UK weather: Warmest winter day on record as temperatures reach 21.2C, says Met Office

New all-time high measured at Kew Gardens in London

UK weather: The latest Met Office forecast

The highest ever winter temperature seen in the UK has been recorded, beating the previous all-time high, set only yesterday.

A temperature of 21.2C was recorded at Kew Gardens in southwest London, beating the 20.6C measured at Trawsgoed, near Aberystwyth, on Monday.

Met Office spokesman Grahame Madge told The Independent: “To see temperatures of over 20C on a winter’s day is exceptional.
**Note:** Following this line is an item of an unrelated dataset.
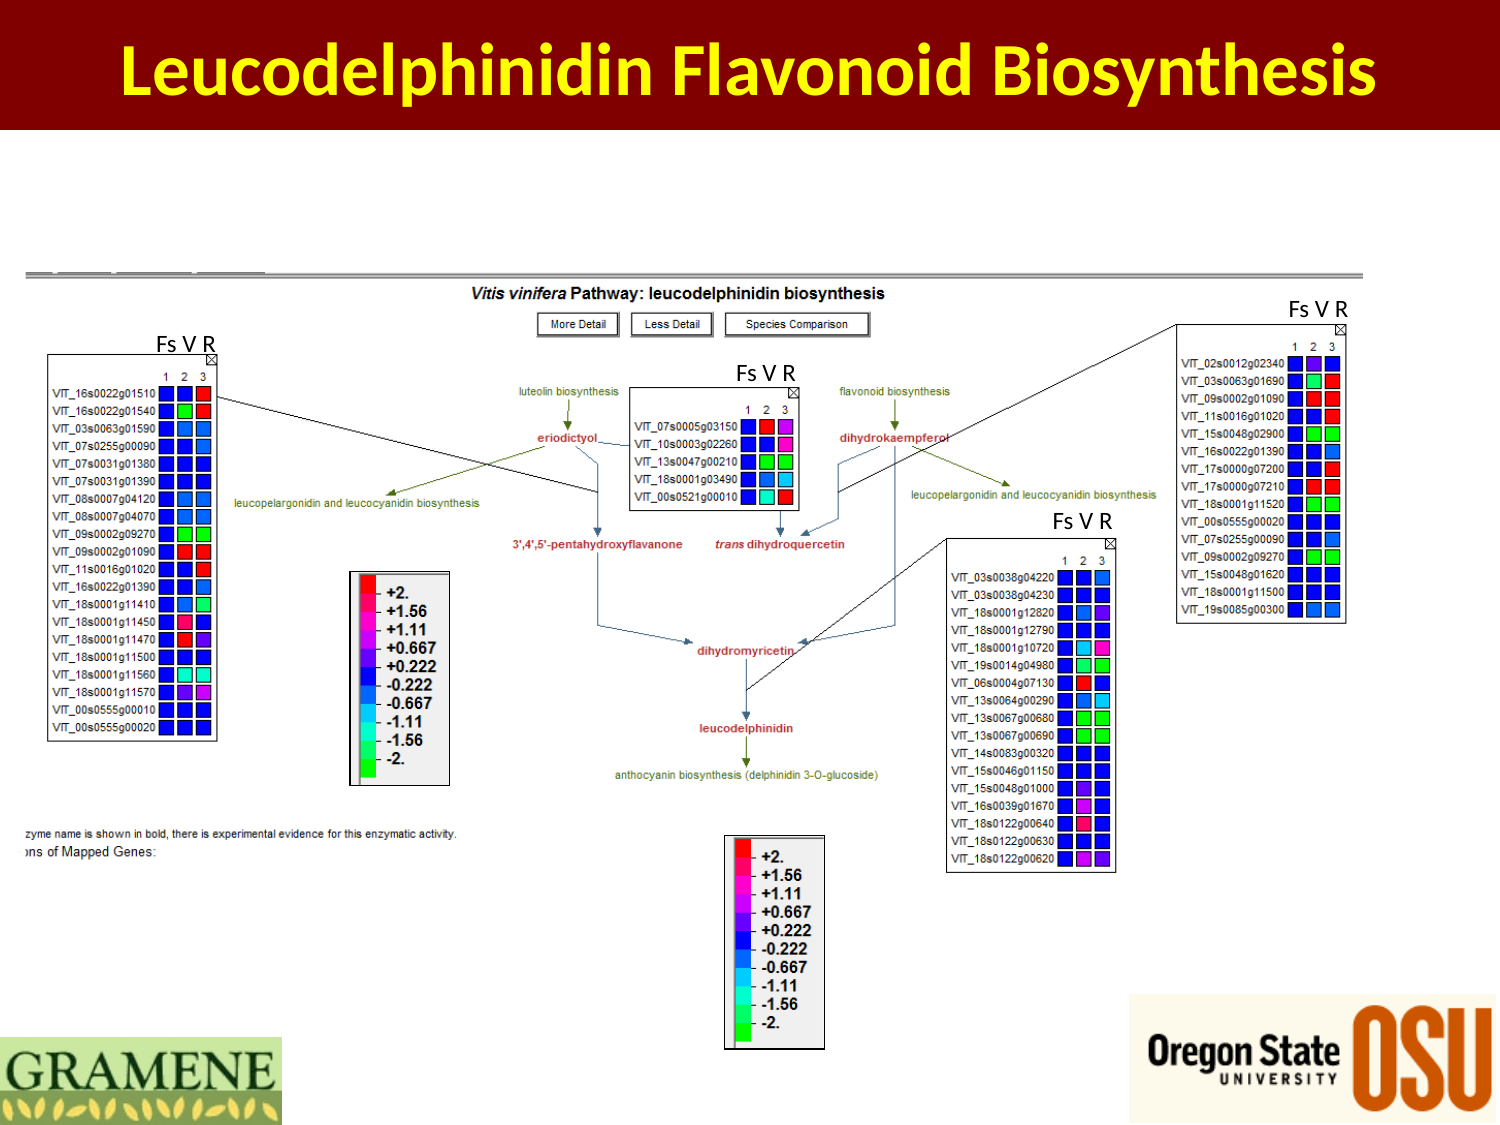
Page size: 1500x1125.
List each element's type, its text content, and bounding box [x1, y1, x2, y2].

The previous record was 19.7C and that’s stood since 1998. It is a rare event to see temperatures this high in February.

“We’ve had a series of weather metrics that have meant we are getting those sort of temperatures: The fact we are getting the warm flow coming up from the south, the fact we’ve got high pressure giving us sunny days, which is adding to the temperatures, the fact it’s been dry – dry soil means the ground heats up more quickly and helps to boost daytime temperatures.”

He added: “A lot of different variables have all aligned to give us these high temperatures.”

But by Thursday the high pressure system bringing warm air up from Europe is expected to give way to see a “potentially very strong” weather system move in from the Atlantic, bringing rain, high winds and a fall in temperatures.

Nonetheless, Mr Madge said the current high temperatures are considered “an extreme weather event”, and added: “The background rate of warming may have just nudged it up a little bit.

“February is meteorologically a winter month, and we are seeing the highest temperatures for winter ever recorded in the UK.”

In terms of average temperatures the month is “within striking distance” of becoming the warmest February since records began in 1910.

Meanwhile, 27 councils across the country have declared a “climate emergency” in an effort to force authorities to act against climate change.

Though scientists warn against conflating specific weather events with climate change, there is wide recognition extreme weather becomes more likely as the baseline for average temperatures has risen.

It is thought the impact of the hot weather in winter will hit animals hardest. Hibernating mammals which emerge too early may struggle to find food and waste energy, making them weaker and more vulnerable to predators.